The Citizen – 19 October 2022
Key targets relating to the department’s modernisation projects have not been achieved.
The Department of Home Affairs has to address a number of challenges and bolster its Information technology (IT) systems to improve service delivery.
This is according to the Auditor-General’s office.
On Tuesday, the office briefed Parliament’s Portfolio Committee on Home Affairs regarding the department’s audit outcomes for the 2021/2022 financial year, which ran from April 2021 to March 2022.
Annual performance report
During the briefing, Fhumulani Rabonda, deputy business executive at the Auditor-General’s office, informed the committee that Home Affairs submitted its annual performance report, but there were material misstatements that needed to be adjusted.
“We managed to correct the material misstatements that we had identified during the [audit] process,” he said.
Rabonda revealed that the department has achieved 69% of its annual targets in the 2021/2022 financial year.
However, key targets relating to the department’s modernisation projects – which includes Abis and e-Visa system – as well as the the establishment of the border management agency (BMA) have not been met.
He explained that the department had set targets that it intends to achieve by 2024 in the medium-term strategic framework, which was reviewed in 2019.
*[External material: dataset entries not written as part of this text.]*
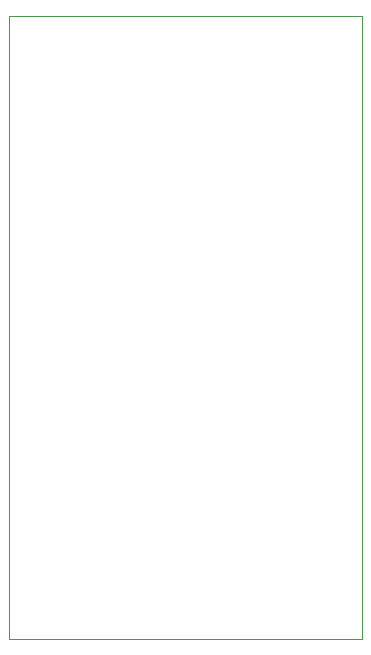
<source format=gbr>
%TF.GenerationSoftware,KiCad,Pcbnew,(6.0.4)*%
%TF.CreationDate,2022-09-13T00:35:04+09:00*%
%TF.ProjectId,MultiMeter,4d756c74-694d-4657-9465-722e6b696361,rev?*%
%TF.SameCoordinates,Original*%
%TF.FileFunction,Profile,NP*%
%FSLAX46Y46*%
G04 Gerber Fmt 4.6, Leading zero omitted, Abs format (unit mm)*
G04 Created by KiCad (PCBNEW (6.0.4)) date 2022-09-13 00:35:04*
%MOMM*%
%LPD*%
G01*
G04 APERTURE LIST*
%TA.AperFunction,Profile*%
%ADD10C,0.100000*%
%TD*%
G04 APERTURE END LIST*
D10*
X70485000Y-72390000D02*
X40640000Y-72390000D01*
X40640000Y-72390000D02*
X40640000Y-19685000D01*
X40640000Y-19685000D02*
X70485000Y-19685000D01*
X70485000Y-19685000D02*
X70485000Y-72390000D01*
M02*

</source>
“We had looked at the current year’s performance report [and] what does it tell us in relation to these targets they have set themselves. We [have] highlighted the fact that the targets in relation to modernisation projects are behind schedule,” he said.
Rabonda pointed that while the border management agency has been formed, it is not yet fully functional due to the implementation protocols that have not been signed at this stage.
e-Visa and BMCS
Regarding the e-Visa system and Biometric Movement Control System (BMCS), Rabonda said the Auditor-General’s office has identified there were “significant control deficiencies” and warned that these needed to be given attention.
“If they are not addressed, the modernisation projects may have similar significant control deficiencies as the legacy systems. This means that what Home Affairs will have new systems with the same problems,” he continued.
Rabonda explained that these deficiencies were caused by poor project management and governance processes within Home Affairs’ IT internal department.
“Over the past few years, we have been reporting that there is leadership instability in the ICT environment in Home Affairs. So our recommendation is that action plans should be developed and implemented to address the significant control deficiencies,” he added.
Earlier this year, Home Affairs revealed it was working on the e-Visa system, which allows tourists visiting South Africa to apply for their visas online and thereafter be issued virtually.
The paperless virtual visa is intended to combat visa fraud and open South Africa as a desirable destination.
The department had also indicated at the time that it was in the process of developing the BMCS, which will enable the capturing of fingerprint and facial biometric data of all travellers who enter or exit South Africa.
This system is expected to be rolled out at 34 ports of entry across the country – including major airports and land borders.
Meanwhile, Rabonda further told the committee that phase one of the Automated Biometric Identification System (Abis), which was launched in 2018, is yet to be completed.
Home Affairs had targeted to finish the first phase by December 2021, and the department has spent at least R294 million on this phase.
Rabonda revealed that the budget of the Abis project, which is aimed at ending identity theft, has increased from R410 million to R475 million as a result of delays and “technology becoming more expensive”.
“There is a need for the department to monitor closely the remaining budget to avoid having the need to having to ask more funds for this project because if that is not done then government may find itself with a project that they need to fund more from the limited budget that is available,” he told the committee.
He said the delays were caused by IT firms, EOH and Idemia.
“You will remember that EOH decided to pull out of a number of government projects including this one and on doing so the department appointed Idemia as the service provider,” he continued.
In May 2021, the committee heard how EOH allegedly flouted tender processes to score the Abis contract, valued at more than R400 million, from the department.
Payments made to EOH regarding the Abis project amounted to R283 million.
The company was then slapped with a penalty by the department and was subjected to a Hawks investigated.
“The delays by service providers saw the department invoking penalties of R62 million in terms of EOH and R3 million regarding Idemia,” Rabonda added.
‘National adverse impact’
The Abis system was introduced to replace the Home Affairs National Identification System (HANIS), which was said to be manually operated and outdated.
According to the department, Abis aims to act as a fundamental baseline for the national identification system and will consolidate South African and foreign nationals’ data into a single base.
Rabonda noted that the importance of the Abis system, saying it would have a “national adverse impact” if it was not completed.
“The department will suffer irreparable harm if it’s not successfully implemented because this project is critical to resolving some of the risks faced by Home Affairs and the Security Cluster as a whole. Hence we are saying there is a need to appreciate the impact the department’s service delivery, the economy and security of the state.
“Everybody who is involved needs to jealously guard this project to make sure that all that needs to be done is done within time and effectively so,” he explained.
Later in the briefing, Rabonda said the Abis project was one of the major causes of irregular expenditure for Home Affairs (R12.8 million) in the 2021/2022 financial year.